→ Задание 1: Сообщите, сколько строк в записях содержат слово «Trump», и укажите в ответе только это число.

Филипп Григорьян поставил визионерский спектакль о власти подсознания над человеком.
Роман «Заводной апельсин» Энтони Бёрджесса, получил признание благодаря двум вещам: художественному исследованию о природе насилия и его роли в человеческом обществе и экспериментальной авангардной форме. Специально для романа писатель изобрел язык «надсат», в котором сошлись английские слова диалекта кокни и обыкновенные русские слова, вроде «droog», «malchik», «litso», употребляемые как жаргонные. Так, на уровне языка тема насилия объединяет Западный мир и Россию. Одно без другого не существует, это общий мир заводного, заведенного человека.
Вообще же роман Бёрджесса вспоминают во вторую очередь после одноименного фильма Стенли Кубрика, который авангардно сдвинутый язык романа воплотил в форме яркой футуристической картинки — герои живут не в реальной, а в фантастической Англии, неудивительно, что необычным становится и их язык.
От Филиппа Григорьяна, автора постмодернистских спектаклей, у которого картинка на сцене всегда запоминающаяся, преображающая любой текст в произведение завораживающе-психоделическое (хоть новодрамовскую документальную «Третью смену», хоть «Чукчей» Павла Пряжко, хоть променад «Шекспир. Лабиринт»), особенно в соединении с продуманной пластикой, невольно ожидаешь еще одного поворота в этом, как и у Кубрика, визуально-авангардном ключе. Однако на этот раз режиссер решил сокращать широту текста. От социальных обобщений и предвидения будущего он отказывается в пользу камерности и психоанализа, смещая фокус рассказа с общества на конкретного человека.

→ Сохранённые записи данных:

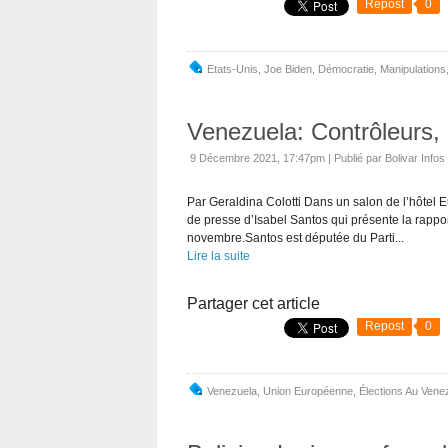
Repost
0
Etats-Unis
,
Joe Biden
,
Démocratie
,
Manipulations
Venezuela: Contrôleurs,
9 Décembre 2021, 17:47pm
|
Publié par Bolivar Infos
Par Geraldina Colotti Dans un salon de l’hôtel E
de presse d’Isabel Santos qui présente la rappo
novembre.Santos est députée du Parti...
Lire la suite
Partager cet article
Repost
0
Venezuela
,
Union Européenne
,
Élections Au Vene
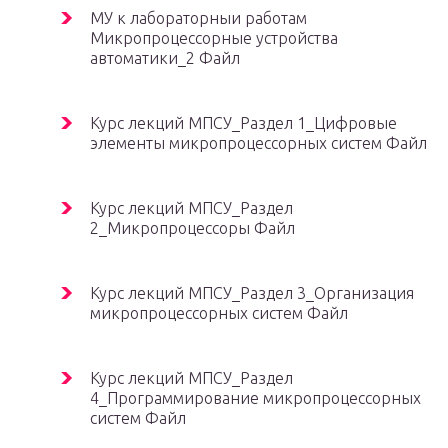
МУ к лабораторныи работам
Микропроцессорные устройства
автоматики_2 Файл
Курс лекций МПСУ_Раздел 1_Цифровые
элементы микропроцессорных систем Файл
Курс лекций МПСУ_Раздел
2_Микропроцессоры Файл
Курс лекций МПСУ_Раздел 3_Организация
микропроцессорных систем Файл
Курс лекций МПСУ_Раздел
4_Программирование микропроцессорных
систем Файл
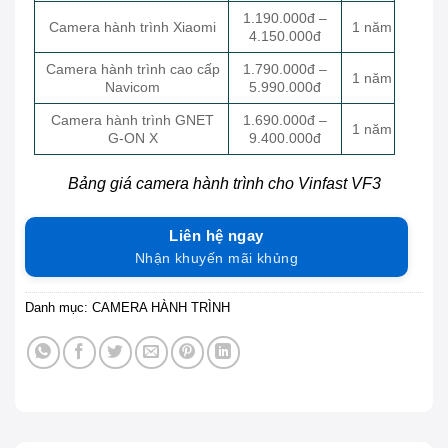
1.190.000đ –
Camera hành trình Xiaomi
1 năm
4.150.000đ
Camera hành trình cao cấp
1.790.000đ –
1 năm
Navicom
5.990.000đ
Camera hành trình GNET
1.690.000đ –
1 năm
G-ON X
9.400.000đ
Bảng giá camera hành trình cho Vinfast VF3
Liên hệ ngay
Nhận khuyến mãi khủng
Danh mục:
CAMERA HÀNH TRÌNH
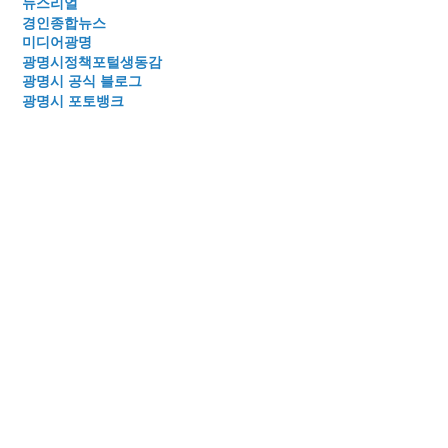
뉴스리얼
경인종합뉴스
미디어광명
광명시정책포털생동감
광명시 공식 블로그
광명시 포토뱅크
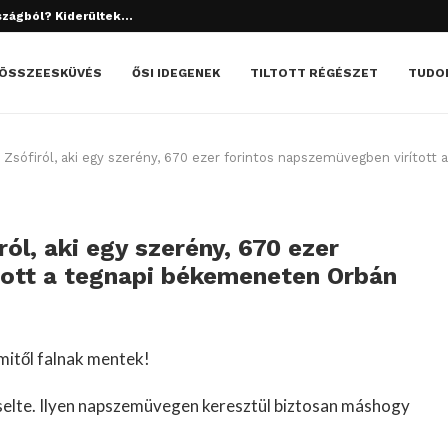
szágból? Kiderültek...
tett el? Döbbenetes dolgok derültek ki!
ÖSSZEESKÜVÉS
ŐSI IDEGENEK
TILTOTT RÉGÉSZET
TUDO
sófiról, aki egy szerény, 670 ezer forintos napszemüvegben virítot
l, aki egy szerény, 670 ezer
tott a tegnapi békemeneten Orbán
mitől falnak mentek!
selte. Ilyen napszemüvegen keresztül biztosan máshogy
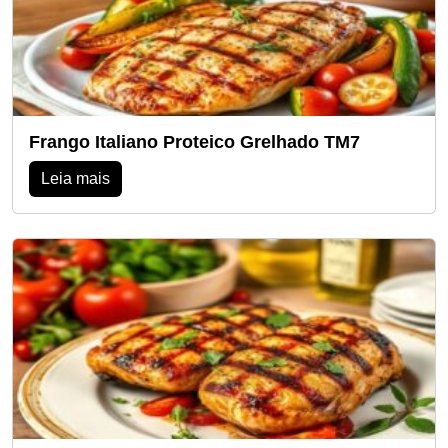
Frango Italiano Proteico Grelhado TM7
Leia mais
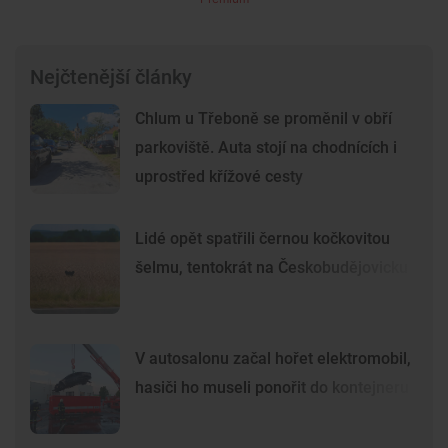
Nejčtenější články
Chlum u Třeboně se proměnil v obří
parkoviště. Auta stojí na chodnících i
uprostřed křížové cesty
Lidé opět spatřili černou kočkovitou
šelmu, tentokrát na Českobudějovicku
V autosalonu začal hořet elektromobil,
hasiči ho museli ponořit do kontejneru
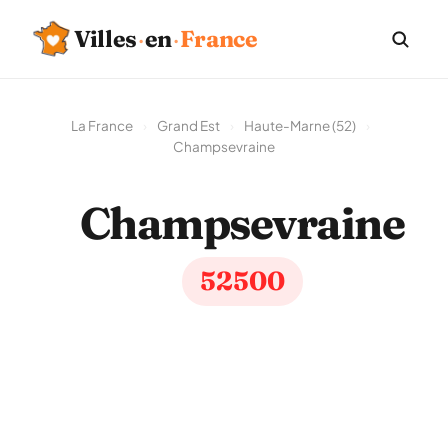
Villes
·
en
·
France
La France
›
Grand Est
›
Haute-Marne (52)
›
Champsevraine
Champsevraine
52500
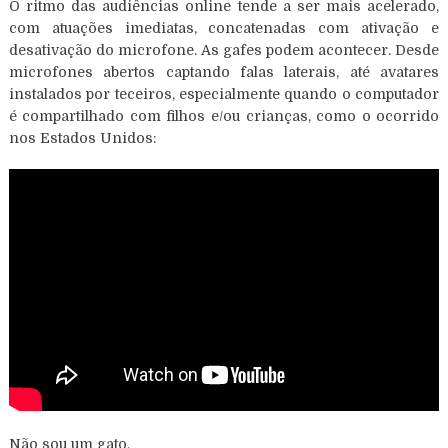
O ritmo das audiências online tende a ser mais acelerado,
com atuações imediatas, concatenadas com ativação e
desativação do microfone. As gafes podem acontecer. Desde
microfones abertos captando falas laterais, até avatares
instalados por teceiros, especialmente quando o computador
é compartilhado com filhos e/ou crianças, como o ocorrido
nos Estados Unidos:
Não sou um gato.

--

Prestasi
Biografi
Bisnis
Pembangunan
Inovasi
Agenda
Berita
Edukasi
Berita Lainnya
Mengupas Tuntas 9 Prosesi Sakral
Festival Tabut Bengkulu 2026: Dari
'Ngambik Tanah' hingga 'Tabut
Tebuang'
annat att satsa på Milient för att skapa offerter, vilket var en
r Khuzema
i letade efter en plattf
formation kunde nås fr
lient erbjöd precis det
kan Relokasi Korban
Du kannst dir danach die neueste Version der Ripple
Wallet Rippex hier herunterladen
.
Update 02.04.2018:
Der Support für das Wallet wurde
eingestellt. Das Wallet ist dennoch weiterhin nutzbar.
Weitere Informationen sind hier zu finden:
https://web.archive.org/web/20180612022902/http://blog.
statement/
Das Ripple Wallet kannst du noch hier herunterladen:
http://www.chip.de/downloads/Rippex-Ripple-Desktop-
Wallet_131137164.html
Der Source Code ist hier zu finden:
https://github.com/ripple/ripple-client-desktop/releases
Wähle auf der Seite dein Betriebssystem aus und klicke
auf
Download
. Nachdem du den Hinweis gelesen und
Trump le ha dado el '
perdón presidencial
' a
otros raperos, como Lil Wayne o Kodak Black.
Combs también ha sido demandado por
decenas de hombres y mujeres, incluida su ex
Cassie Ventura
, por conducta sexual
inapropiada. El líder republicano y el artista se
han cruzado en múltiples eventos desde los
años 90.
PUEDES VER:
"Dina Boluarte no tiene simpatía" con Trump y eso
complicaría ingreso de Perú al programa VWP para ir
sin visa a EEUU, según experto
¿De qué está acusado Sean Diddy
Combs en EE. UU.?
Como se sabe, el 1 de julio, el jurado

→ Задание 2:
Ответьте кратко на вопросы по тексту о спектакле Филиппа Григорьяна.
(а) Как называется язык, который писатель изобрел специально для романа «Заводной апельсин»?
(б) После чьего фильма, согласно тексту, роман Бёрджесса вспоминают во вторую очередь?
(в) В пользу чего режиссер отказывается от социальных обобщений и предвидения будущего?

→ Ожидаемый ответ 1: 2

→ Ожидаемый ответ 2:
(а) Надсат.
(б) После фильма Стенли Кубрика.
(в) В пользу камерности и психоанализа.